Ask around and many will tell you there’s only one place in Las Vegas where 200 pinball machines buzz like a choir and sing the tune of arcade nostalgia. If you guessed the Pinball Hall of Fame, you are correct!
"It is a totally unique place,” said founder and director Tim Arnold. “There's no other place like this on Earth.”
But, there’s a slight chance this Las Vegas staple won't be here forever. It’s a reality that set in a few months ago when Arnold had a small heart attack.
"I am 60 now and I am not as young as I used to be,” he told 13 Action News.
For 26 years, Arnold has treated his machines with tender love and care. He says it’s a skill set he says many applicants don't have.
"I routinely have to make parts by taking a sheet of metal, bending it, cutting it, forming it," he said.

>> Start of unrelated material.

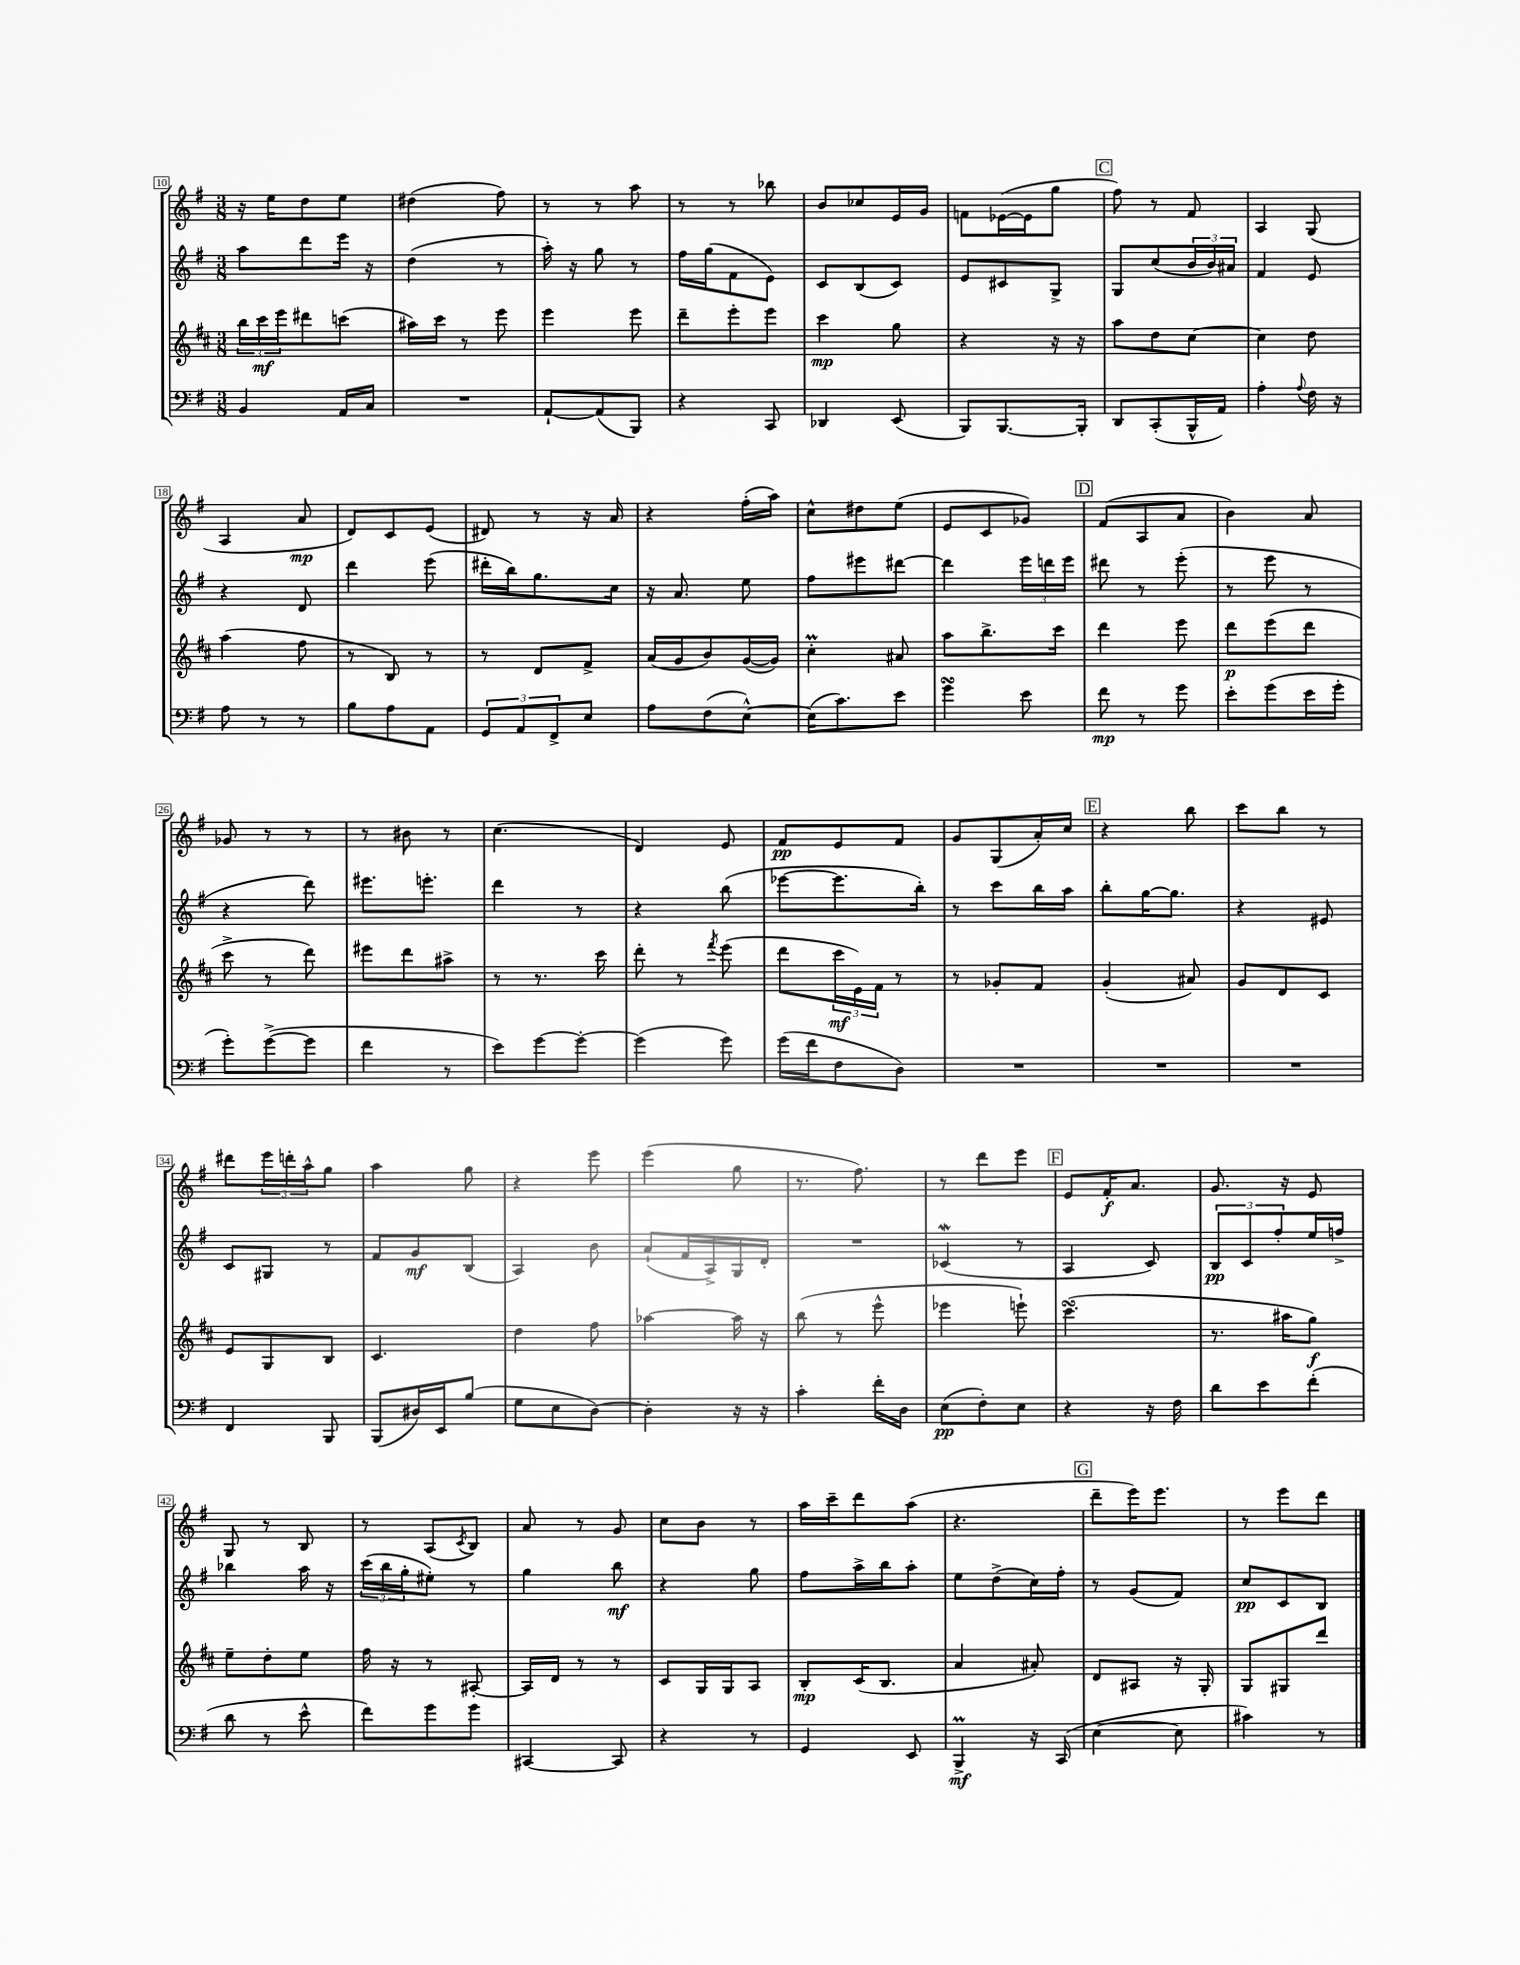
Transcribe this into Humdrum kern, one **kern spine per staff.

Companies no longer make the integrated chips and circuits needed to repair his machines if they break, so Arnold has been hoarding old parts. His fear is that young applicants don't have a clue how to use them.
Arnold says, "It's more like a medieval skill of making things with a hammer and an anvil."
The Pinball Hall of Fame is a nonprofit museum so you have to love it enough to work for free.
"It's hard to get somebody to doing this full-time and dedicating their life to it, when there's no profit in it for them," said Arnold.
You might be a pinball wizard, sheer talent isn't enough.
If you think you have what it takes to follow Arnold’s footsteps, you can apply face to face at the museum with the master himself.